Tout l’été, Matthieu Piganiol a eu les yeux rivés sur la météo. En pleine rénovation de la toiture de son atelier d’Aurillac, le PDG de la manufacture familiale espérait qu’il ne pleuve pas. Un comble pour un fabricant de parapluies ! «C’est bien la seule fois de ma vie que je ne veux aucune goutte pendant un mois», confirme le représentant de la cinquième génération aux commandes de la Maison Piganiol. L’usine, construite sans isolation avant le premier choc pétrolier, doit s’adapter et se doter de panneaux solaires. «Nous serons moins dépendants d’un coup de Poutine», espère le quinquagénaire. Et tant pis pour la trêve estivale !

Faire une croix sur les vacances, c’est le sort de bien des combattants du Made in France. Et un détail, en comparaison des difficultés récurrentes qu’ils doivent surmonter : trésorerie en tension, accident de fabrication, défaillance de sous-traitant… En 2025, plus de 67 000 entreprises ont déposé le bilan, selon Altares. «C’est 20 000 de trop», soulignait Arnaud Montebourg, qui avait œuvré, lorsqu’il était au gouvernement, à la création des commissaires au redressement productif et la réactivation du Fonds de développement économique et social (FDES).

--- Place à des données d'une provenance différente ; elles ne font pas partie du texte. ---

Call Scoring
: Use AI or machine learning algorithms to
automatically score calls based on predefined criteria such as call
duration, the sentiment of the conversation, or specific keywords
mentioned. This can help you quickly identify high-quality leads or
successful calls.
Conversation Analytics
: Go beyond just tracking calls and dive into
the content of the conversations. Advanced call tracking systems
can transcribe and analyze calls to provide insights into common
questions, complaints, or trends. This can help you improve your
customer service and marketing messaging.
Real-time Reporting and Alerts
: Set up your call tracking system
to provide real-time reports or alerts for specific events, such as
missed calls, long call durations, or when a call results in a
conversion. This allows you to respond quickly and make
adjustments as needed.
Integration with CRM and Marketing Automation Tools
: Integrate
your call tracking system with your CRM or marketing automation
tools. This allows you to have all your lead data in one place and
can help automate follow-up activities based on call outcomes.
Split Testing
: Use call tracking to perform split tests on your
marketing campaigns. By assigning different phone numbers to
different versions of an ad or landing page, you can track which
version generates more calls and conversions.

Pénurie de main d'oeuvre et crises à répétition

Personne n’oublie son coup de communication. Souvenez-vous de la Une du «Parisien Magazine», en 2012, où marinière Armor Lux sur le torse, l’homme politique promouvait le fabriqué en France. L’image fait encore sourire, mais elle a braqué les projecteurs sur la filière, où s’embarquaient dans une même aventure les survivants des délocalisations des années 1990, ainsi que de jeunes entrepreneurs en quête de sens. Treize ans plus tard, certains lui rendent hommage. «ça a été un déclic, il a dépolitisé le made in France : c’est grâce à Montebourg que le bleu-blanc-rouge est redevenu un totem commun», reconnaît Thomas Huriez, le fondateur des jeans 1083. Or aujourd’hui, plus que jamais, entre le dumping chinois et le protectionnisme américain, la souveraineté industrielle peut à nouveau servir de projet de société.

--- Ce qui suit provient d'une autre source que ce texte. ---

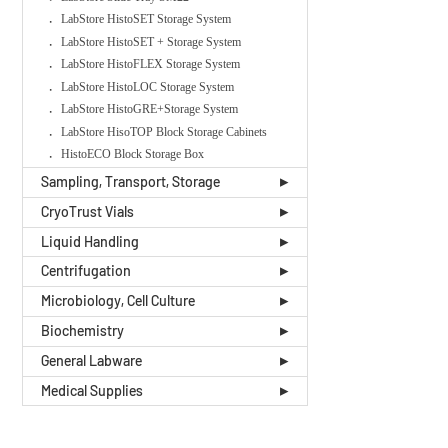
LabStore HistoSET Storage System
LabStore HistoSET + Storage System
LabStore HistoFLEX Storage System
LabStore HistoLOC Storage System
LabStore HistoGRE+Storage System
LabStore HisoTOP Block Storage Cabinets
HistoECO Block Storage Box
Sampling, Transport, Storage
CryoTrust Vials
Liquid Handling
Centrifugation
Microbiology, Cell Culture
Biochemistry
General Labware
Medical Supplies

Pénurie de main d’œuvre. Mais l’euphorie des débuts s’est heurtée à la réalité du terrain. Face à la pénurie de main d’œuvre, au manque de culture industrielle, ou au naufrage de plusieurs filières, certains ont vacillé. La Carte Française a disparu, le fabricant de lingerie 7Fashion a été liquidé, Daan Tech, qui avait pourtant vendu près de 70 000 de ses lave-vaisselle Bob, traverse une mauvaise passe. Beaucoup d’autres ont baissé le rideau à bas bruit. Même les jeans 1083 serrent les fesses depuis deux ans. «Après dix années de croissance rentable, la défaillance d’un de nos sous-traitants nous a fait perdre 50% de notre production et a désorganisé toute la chaîne d’approvisionnement», indique Thomas Huriez. Depuis, les ennuis s’enchaînent. Baisse du chiffre d’affaires, perte de l’assurance-crédit… Le mal est sévère. Après un trou de 500 000 euros dans les comptes 2023, la marque a de nouveau terminé dans le rouge en 2024. Tout l’été, le fondateur et ses soutiens se sont battus pour échapper au redressement judiciaire. «Deux années usantes», résume l’entrepreneur de 44 ans.

Relocaliser ou produire en France est un choix qui pèse sur la rentabilité de ces entreprises

Il faut dire que pour rester compétitifs, malgré des coûts de production élevés, ces acteurs ont dû inventer un modèle plus intégré, par exemple en favorisant la vente directe, ou parfois en s’occupant aussi de l’amont. Et pour que leurs produits ne deviennent pas inaccessibles, ils ont aussi rogné leurs marges. «Si on n’avait pas fait le choix de relocaliser la fabrication de notre Fabrique à histoires, on aurait pu générer deux à trois millions de résultat en plus, et on aurait été rentables en 2021», dévoile Maëlle Chassard, coprésidente de Lunii, qui commercialise des conteuses interactives et baladeurs. Autant d’efforts louables, mais qui rendent ces PME et ETI plus fragiles et sensibles aux soubresauts de l’économie.